Let's say you usually run tensorboard --logdir model_run to start tensorboard

tensorboard expects plugins/profile to exist in model_run/<run number>/<train|validation>

Starting with tensorflow 2.12 (possibly earlier) plugins/profile is instead appearing at model_run/<run number>

This is causing tensorboard to not see the profile data, and not activating the profiler in the UI, etc. Once you manually rectify this by copying the data using

cp -Rpv ../plugins .

in model_run/<run number>/<train|validation>

and refresh tensorboard, it should start seeing the profiler.

If I had to guess what introduced the change/error, I would say it's somewhere in the vicinity of

tensorflow/tensorflow/core/profiler/convert/xplane_to_tools_data.cc

More specifically, in the tensorflow repo, I suspect the following might be helpful to figure out what exactly broke this

git diff 7a500e 4d4873 tensorflow/tensorflow/core/profiler/convert/xplane_to_tools_data.h

My use-case is in the context of a tfx pipeline, but I believe this applies to other use cases where profiling is happening, so likely your log_dir and hierarchy might be different, but relatively, the problem should be the same.

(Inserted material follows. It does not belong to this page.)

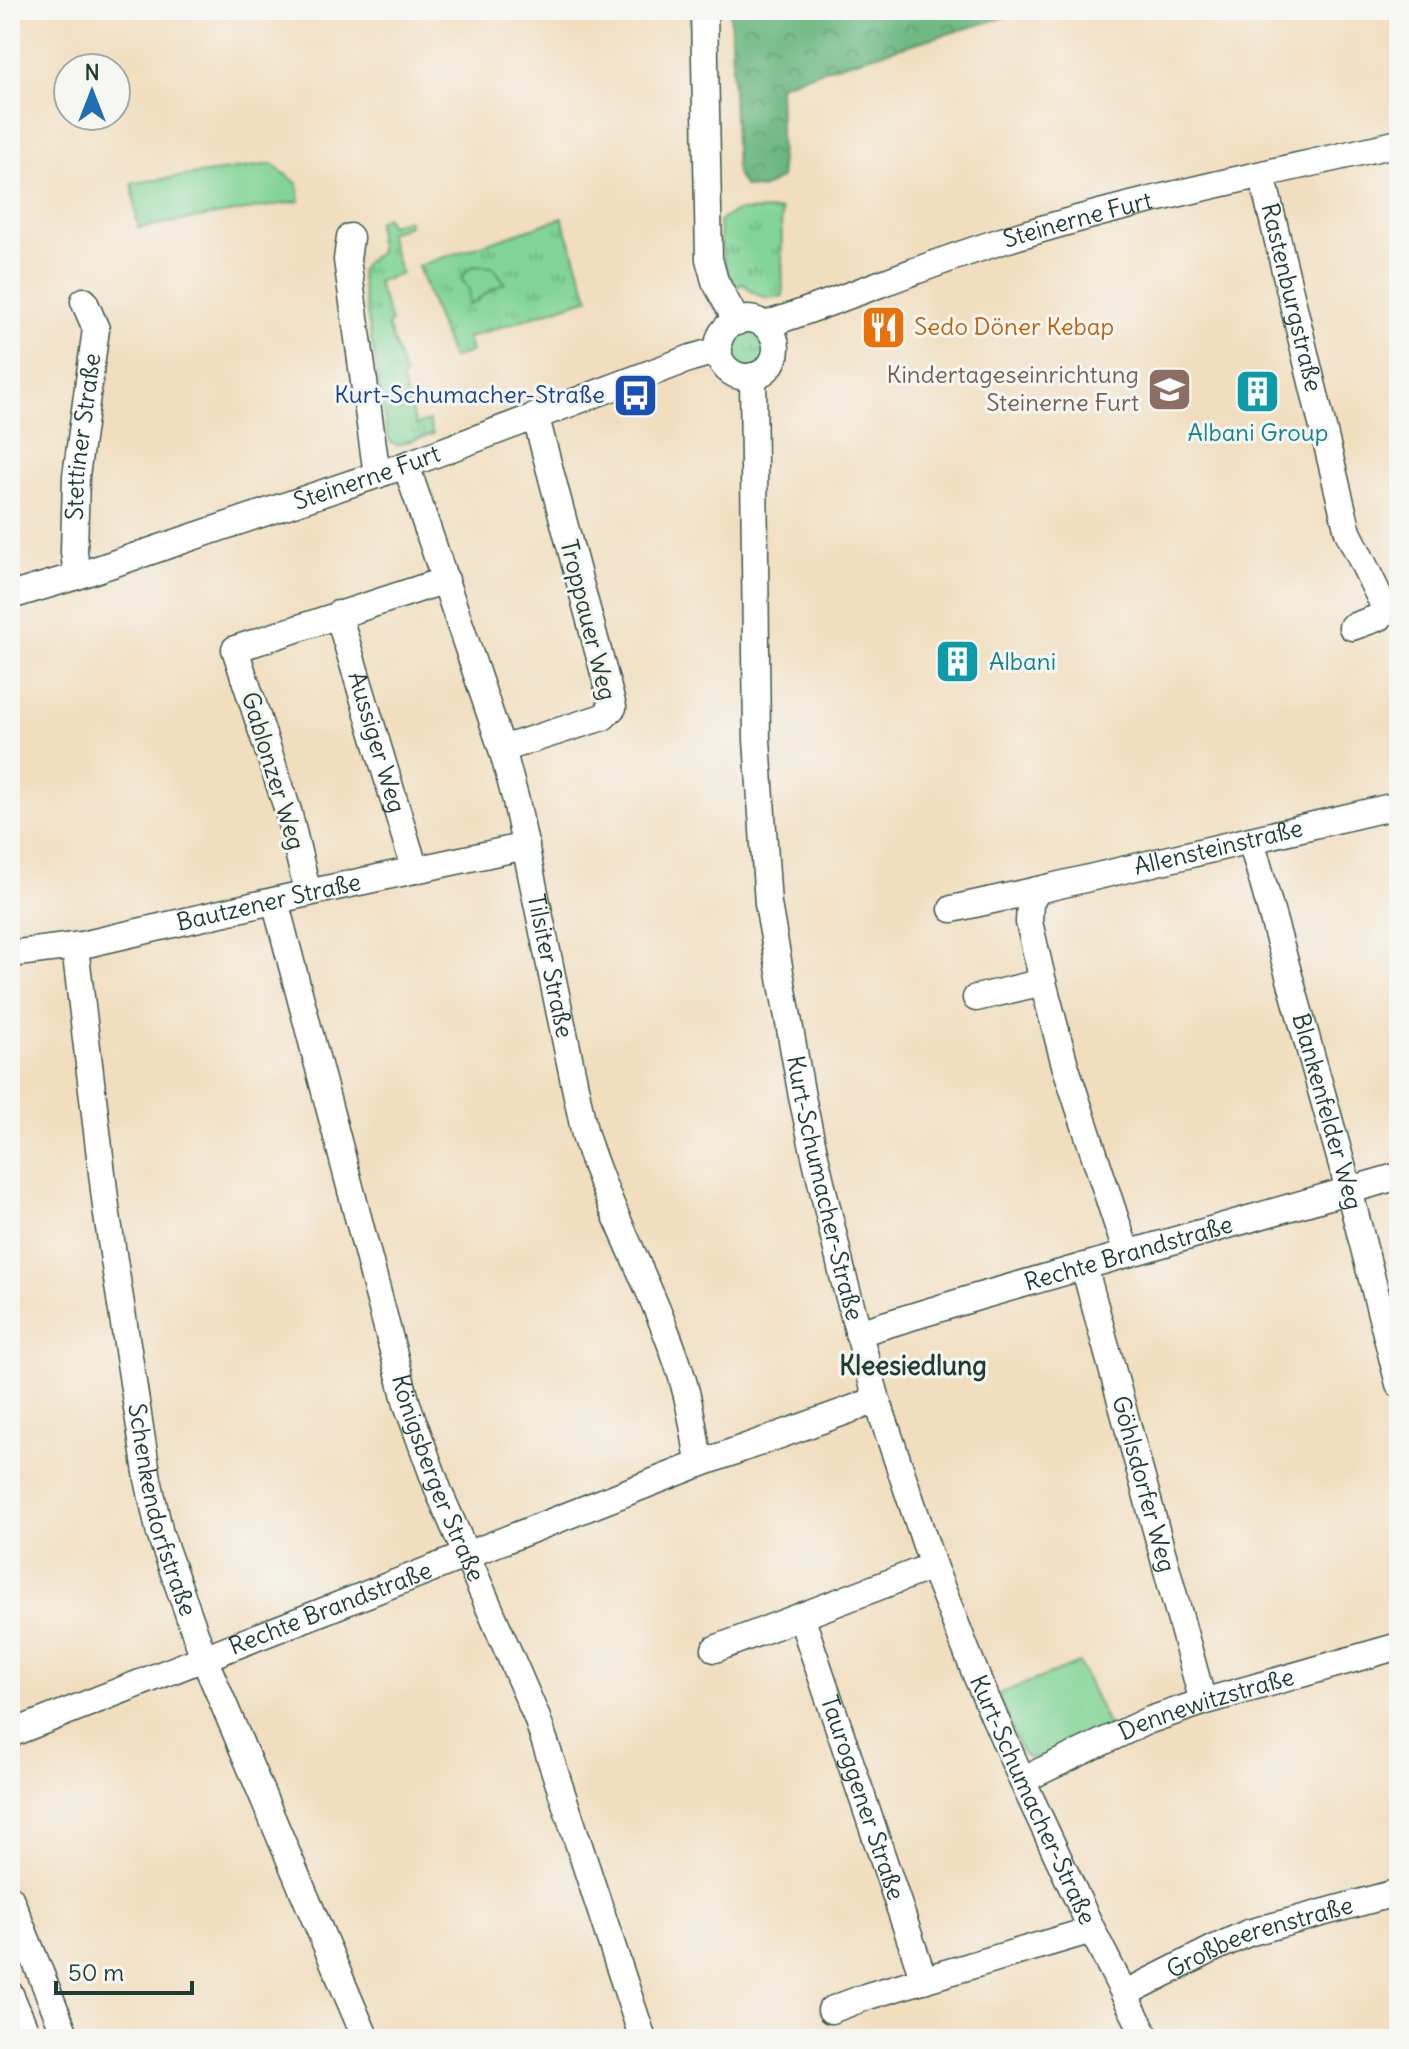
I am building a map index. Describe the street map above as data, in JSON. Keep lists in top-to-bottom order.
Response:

Gaura commented 1 year ago

Hello,

Thanks for raising and discussing the issue. I am facing the same issue. Could you tell me if this is resolved?

Thanks.

stellarpower commented 6 months ago

In my case I am able to obtain stats for example code similar to what @pritamdodeja has provided above, but not when I change to my own loss function that I am trying to debug (and this runs okay). I get the impression the core profiler is not outputting those markers, as they don't appear to be in the protobuf file, so have opened here.